For this exercise, copy each line of the records that contains the word "ΕΦΚΑ".

Saved entries
Content starts
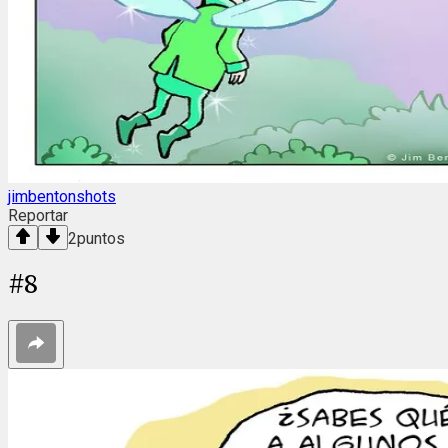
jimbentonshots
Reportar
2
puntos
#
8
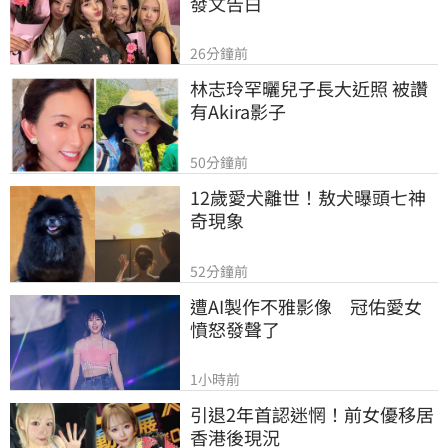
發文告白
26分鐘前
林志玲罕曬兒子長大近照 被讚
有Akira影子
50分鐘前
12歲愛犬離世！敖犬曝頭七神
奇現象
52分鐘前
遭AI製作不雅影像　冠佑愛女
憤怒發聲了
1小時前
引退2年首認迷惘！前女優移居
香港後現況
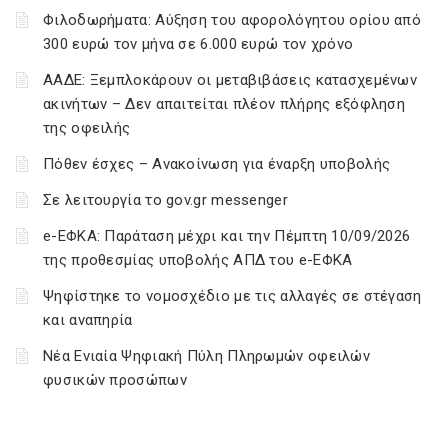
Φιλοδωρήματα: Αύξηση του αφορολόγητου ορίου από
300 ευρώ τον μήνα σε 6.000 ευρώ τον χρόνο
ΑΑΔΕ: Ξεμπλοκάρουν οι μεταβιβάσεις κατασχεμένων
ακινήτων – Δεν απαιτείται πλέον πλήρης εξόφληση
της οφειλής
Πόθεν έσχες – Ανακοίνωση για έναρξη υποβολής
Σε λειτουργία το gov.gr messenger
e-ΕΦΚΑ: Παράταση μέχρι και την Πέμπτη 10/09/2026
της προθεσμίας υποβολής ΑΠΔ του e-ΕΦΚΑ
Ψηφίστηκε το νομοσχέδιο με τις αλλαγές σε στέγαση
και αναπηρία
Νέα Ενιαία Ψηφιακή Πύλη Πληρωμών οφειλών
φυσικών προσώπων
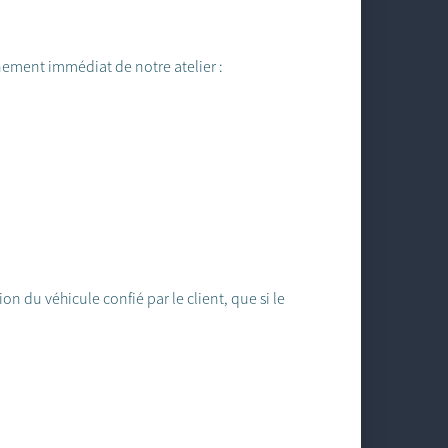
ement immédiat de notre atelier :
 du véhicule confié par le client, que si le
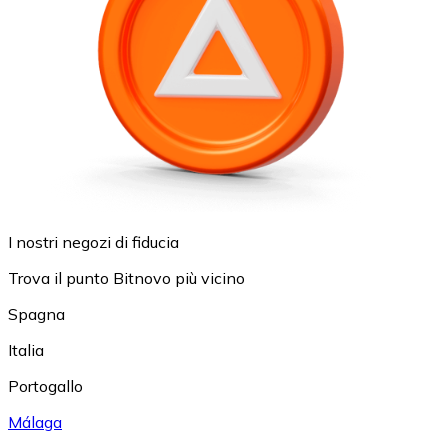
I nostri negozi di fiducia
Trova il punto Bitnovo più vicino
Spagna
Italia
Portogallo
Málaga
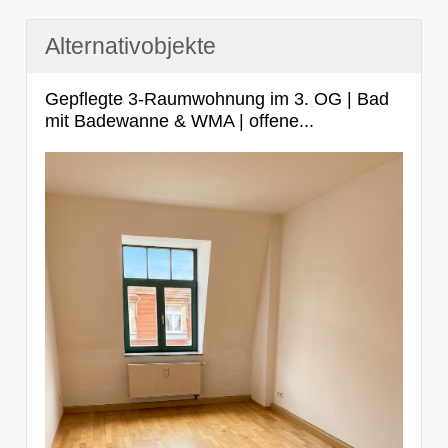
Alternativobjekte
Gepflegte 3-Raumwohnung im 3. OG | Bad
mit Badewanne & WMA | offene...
Content ends
## RESPONSE BELOW
e-ΕΦΚΑ: Παράταση μέχρι και την Πέμπτη 10/09/2026
της προθεσμίας υποβολής ΑΠΔ του e-ΕΦΚΑ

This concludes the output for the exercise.